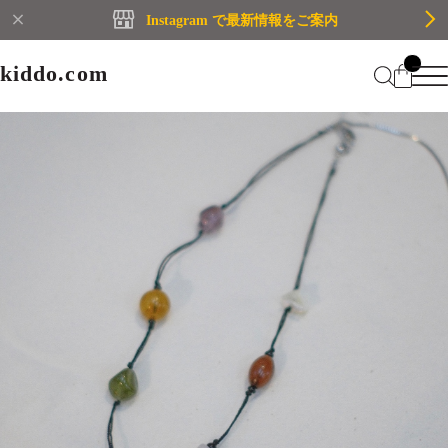
Instagram で最新情報をご案内
kiddo.com
kiddo.com
Home
About
Category
Membership
CATEGORY
Information
Guide
Contact
WOMEN
MEN
Mypage
プライバシーポリシー
BRAND
特定商取引法に基づく表記
会員規約
Login
WOMEN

-.-.-

■ **What needs to be done**
Before copying, set the pictures aside; then give the records again exactly.

■ **Result of this exercise**
Instagram で最新情報をご案内
kiddo.com
kiddo.com
Home
About
Category
Membership
CATEGORY
Information
Guide
Contact
WOMEN
MEN
Mypage
プライバシーポリシー
BRAND
特定商取引法に基づく表記
会員規約
Login
WOMEN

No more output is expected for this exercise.